There’s only so far a good heart and good intentions will take you. If you’re going to work towards significant and lasting change in a community you need to have some skin in the game.
Ministers are so… transient. We move from ministry to ministry and in many cases we move from community to community. The people in our churches know it and our fellow staff people know it.
I think this is one of the reasons why associate staff people get fired so easily. Because churches can. Rather than wrestle with the tension of putting up with you, like churches have to do with people who live in the community and voluntarily come to the church, if you are a staff person who is out to change things it’s relatively easy to get you to move away.
If that church lets you go your house will be on the market in a matter of months. Take that, sucker!
Skin in the game? Pfft. Not if its tied to your job.
Of course, it’s not just ministers who infamously don’t have skin in the game. Here are some things that surprise me.
- School teachers who don’t live in the neighborhood their students come from.
- Church leaders who don’t live in the neighborhood immediately around their church.
- Locals who complain about a lack of local businesses yet buy from big box stores or Amazon.
- Community leaders who say they are all about school yet send their kids to private school or homeschool. (I once knew a principal who homeschooled, er.. what?!?)
- Police and city employees who don’t live in the city they work in.
Ultimately, when you don’t have skin in the game what you are doing is either just a job… or you are depending on good intentions and your heart to be right.
But everyone else, whether they verbalize it or not, knows you’re not fully invested. And it’s a big reason you can get anything lasting done. Until you put your skin in the game you’re just a short-timer.

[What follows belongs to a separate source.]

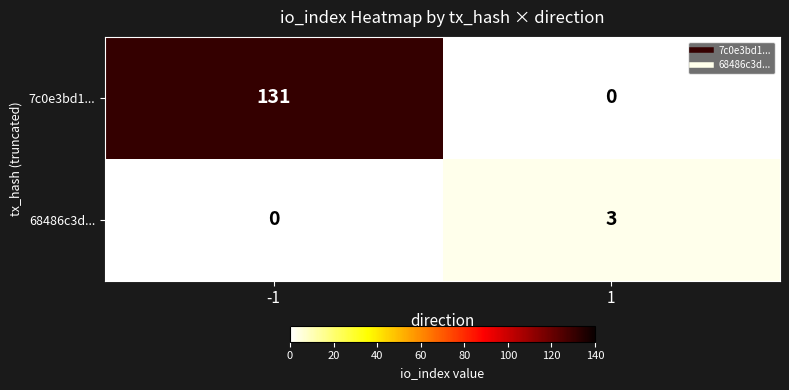

What is the difference between the 7c0e3bd1... values at -1 and 1?

131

Here’s how you get skin in the game:
- Invest locally. Did you know you can use money from an IRA to invest in a local small business? Yeah, talk to your tax person. If you can’t buy a home where you live, get some skin in the game by investing in a small business you like. Don’t know how to have that conversation? Get to know the owner of your favorite local spot… and ask them. “If I were to want to invest $20,000 in this business, how could you improve it?” It’s that easy.
- Buy locally. Look, here’s Economics 101. If you don’t spend your money in your neighborhood that money is going somewhere else. Want great places to eat? Eat locally. Want a great grocery store? Shop at the local guy. On and on. Every time you buy something from Amazon or go to a big box store you are sucking money out of the local economy and sending it somewhere else.

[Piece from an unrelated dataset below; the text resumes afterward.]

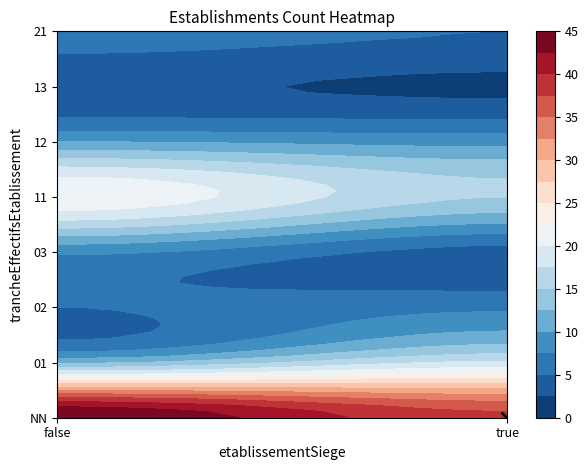

What is the average value of the 13 series?

2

- Live locally. Get over the excuses. (They are just obstacles) Until you live with the community you want to impact you’re just kidding yourself about making a lasting impact. You’re going to care about where you live more than where your work is, bottom line. So if you want some skin in the game your zip code is going to need to match where you want to impact.
- Educate locally. If I hear one more person talk about loving his neighborhood but sends his kids to a Christian or parochial school, I’ll scream. If you want to make your local schools better the ONLY way you’re going to make lasting changes is if your kids are there. Yup, our kids go to a charter school. But it’s also a charter school that saved a neighborhood school from getting shut down. Almost all of the kids come from within walking distance.
- Get involved locally. Start attending a board which directly oversees the stuff you care about. Into community gardening? You better be at that planning committee meeting. Care about schools? Get your butt to the school board meetings. Love your neighborhood? Find a local neighborhood board and be a part of it.